The RBI began issuing warnings about the risk of virtual currencies in 2013, but the suggestions had little effect on the massive adoption of cryptocurrencies in the country. In January, the exchanges had to suspend the subscriptions to their platforms due to the avalanche of new users wanting to enter the market. According to analyst Chris Burniske, the Indian market represents more than 10% of the international volume of bitcoin trade.

This explosion of the bitcoin trade only increased the anxiety of the government , and showed that cryptocurrencies were not a trend, but a growing industry. The concerns were legitimized by the increase of scams, cyber attacks, and theft of cryptoactives.

The reactions to these threats led to a regulatory framework that, in the end, created a temporary ban on companies linked to the country’s Central Bank. It began in November 2017 when two petitions of public interest litigation (PIL) were presented to the courts by Dwaipayan Bhowmick, Siddharth Dalmia, and Vijay Pal Dalmia demanding the regulation of cryptocurrencies. The three individuals had an interest in investing in bitcoin but did not want to see their lost money by illegal means or blocked by government measures.

A public refutation of the ban was presented by several exchanges and startups alleging that it violated the constitutional right to equality and free trade. A hearing on May 11 involving four exchange houses (CoinDCX, Coindelta, Koinex and Throughbit) expected to temporarily suspend the ban until the lawsuit ends, but the meeting was postponed until July 20.

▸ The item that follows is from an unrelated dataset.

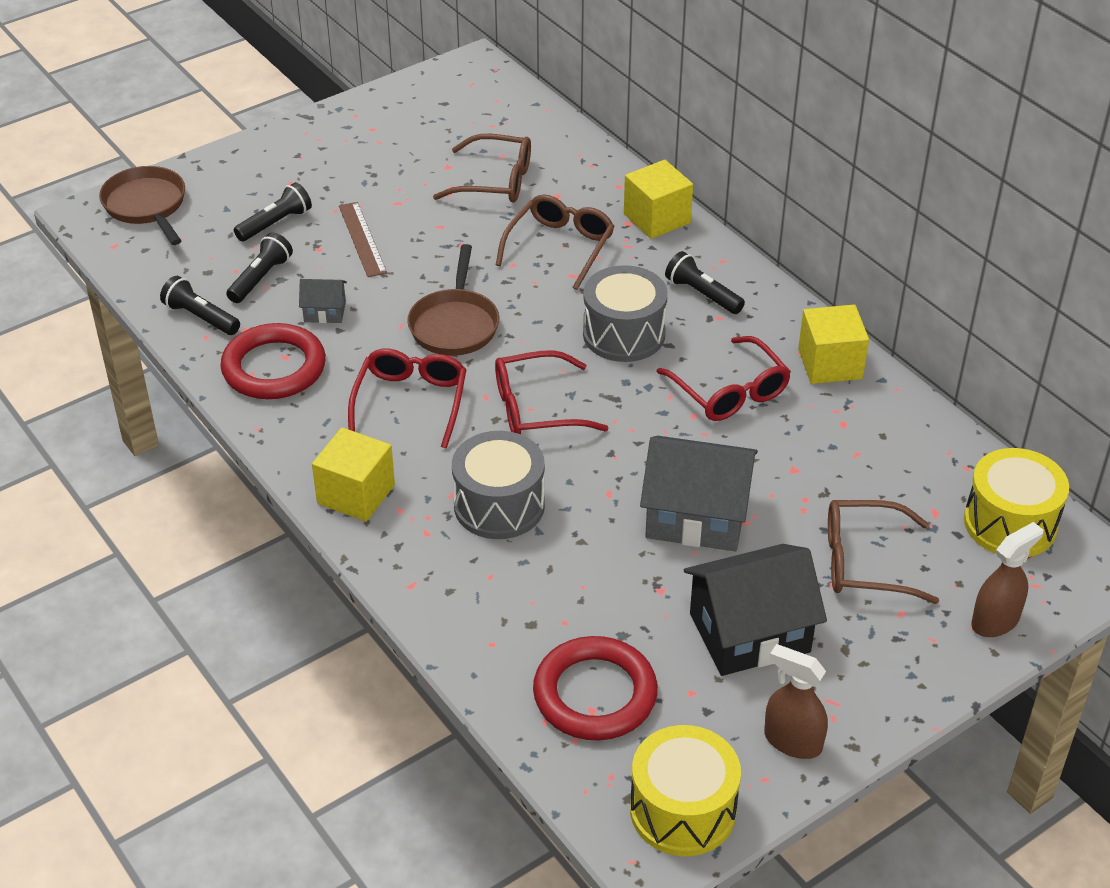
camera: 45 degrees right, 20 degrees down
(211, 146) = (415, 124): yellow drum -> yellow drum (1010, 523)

Despite the delay, the RBI declared itself optimistic about the future of cryptocurrencies in the country:

“Technological innovations, including those underlying virtual currencies, have the potential to improve the efficiency and inclusion of the financial system. However, Virtual Currencies (VCs), also known as cryptocurrencies and crypto-active, raise concerns about consumer protection, market integrity and money laundering, among others. ”

At USD $69 million, the volume of remittances sent to India is among the highest in the world and is subject to high taxes and fees. Moving this service to cryptocurrency exchanges would make transactions quick and efficient, while boosting the economy.

The situation of cryptocurrencies in India remains stagnant. While major conferences such as the Satoshi World Summit – one of the biggest blockchain events in South Asia – were canceled this month due to regulations, online exchanges such as LocalBitcoins continue to allow the purchase, sale and trade of peer-to-peer companies. to-peer (P2P) of cryptocurrencies in foreign currencies.